Coyote tobacco is capable of ripening copious amounts of seed

Nutmeat production. Even though regulated deficit irrigation consistently reduced applied water compared to the control , variation was high enough to prevent the regulated deficit irrigation from having a statistically significant effect on the gallons of irrigation water used to produce 1 pound of nutmeat . Statistical analysis for yield and irrigation water used per pound of nutmeat showed that both block and year effects were highly to very highly significant, presumably as a result of fixed block-to-block variability in the soils as well as the combined effects of year-to-year variation in weather conditions, especially during flowering, and the increasing yields over time. Nut quality. Over 5 years, we found only two statistically significant effects on nut quality under regulated deficit irrigation: a decrease in kernel weight and an increase in the percentage of severe shrivel. Average nut size was 1.18 grams in the regulated deficit irrigation treatment and 1.21 grams in the control . There was severe shrivel in 13.0% of nuts sampled from the regulated deficit irrigation treatment and 9.0% from the control . The non-significant effects measured were nut moisture; percentages of sealed sutures, doubled kernels, twin kernels, blanks, broken kernels, creases, slight shrivels, rupture calluses, gums, molds and stains; and damage by navel orange worm, ants and peach twig borer. For most of the quality factors measured, the effect of year, but not block,plant pot with drainage was also highly to very highly significant . Hull split. Previous research showed that regulated deficit irrigation can increase the rate of hull splitting , but in this study we observed no measurable differences in the duration or extent of hull split between treatments in any year .

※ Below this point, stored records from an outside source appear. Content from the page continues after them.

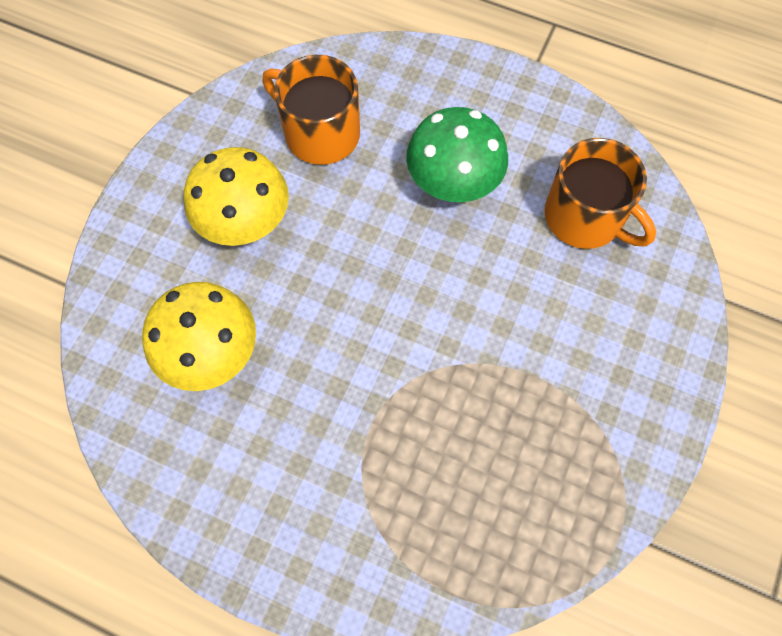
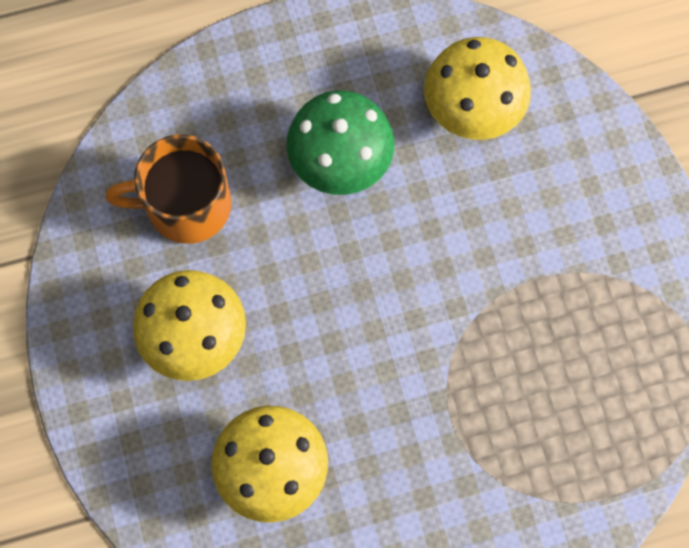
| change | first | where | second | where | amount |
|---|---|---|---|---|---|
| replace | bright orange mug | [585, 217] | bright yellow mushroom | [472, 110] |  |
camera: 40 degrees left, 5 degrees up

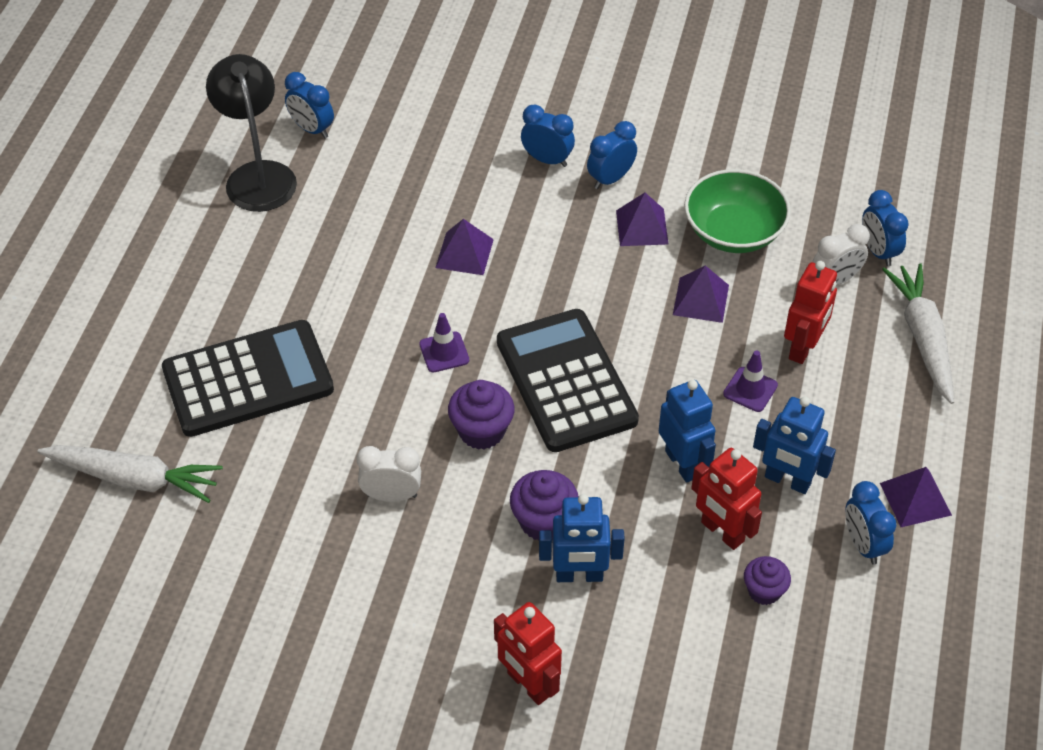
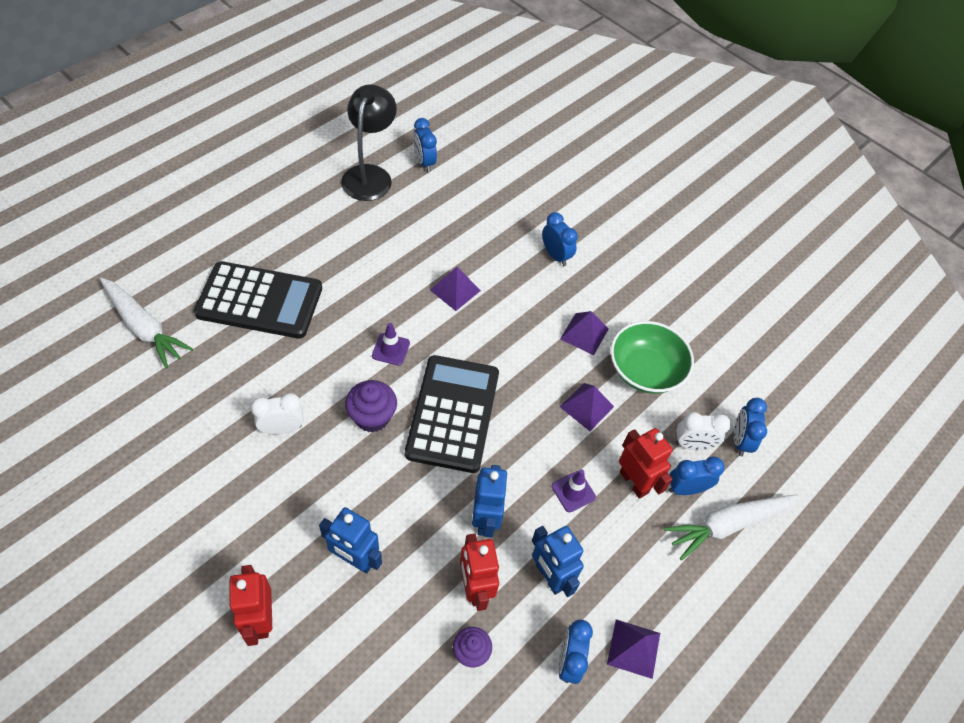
| change | first | where | second | where | amount |
|---|---|---|---|---|---|
| rotate | white alarm clock | [391, 495] |  | [282, 428] | 45 degrees counterclockwise |
| delete | violet fairy cake | [544, 521] |  |  |  |
| move | cobalt alarm clock | [610, 179] |  | [686, 488] |  |
| rotate | crimson robot figure | [803, 347] |  | [634, 482] | 90 degrees counterclockwise |
| rotate | white toy carrot | [922, 338] |  | [727, 525] | 135 degrees counterclockwise |
camera: 25 degrees right, 5 degrees up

Plant water deficit. The SWP values in both treatments were approximately equivalent before and after the regulated deficit irrigation period, but were much lower compared to the control during the hull-split period . This indicates that a well-defined and reproducible plant water deficit was achieved during hull split in the regulated deficit irrigation treatment. For much of the growing season , particularly around harvest time , SWP in the control was also lower than expected for almond trees with non-limited water . This effect may be attributable to a small deficit in water applied by the grower as a result of cutbacks in water availability.The orchard site used in this study presented several difficulties in implementing regulated deficit irrigation as a management technique, in particular the site’s relatively shallow and spatially variable soil with low water-holding capacity, and two comparatively dry years . Both of these factors might lead to an excessive and potentially damaging level of stress when irrigation is reduced, particularly just prior to harvest in almonds, when irrigation must be discontinued to allow for mechanized harvesting. However, using a simple, plant-based approach, consistent water savings of more than 5 inches or about 13% of applied water were achieved with no detectable effects on short- or medium term orchard productivity. When regulated deficit irrigation was compared to the control, there was an annual water savings of 0.4 acre-foot . Although no significant reductions in overall yield or gallons of irrigation water used per pound of nutmeat were observed in our study, significant reductions in yield have been documented in previous deficit experiments with almonds. The negative effects in those studies were not extreme, and the yield reductions were generally associated more strongly with water deficits imposed during post harvest than during hull split. In a 4-year study by Girona et al. , a statistically significant reduction in overall yield was associated with a 40% reduction in water application and a non-significant reduction in kernel dry mass.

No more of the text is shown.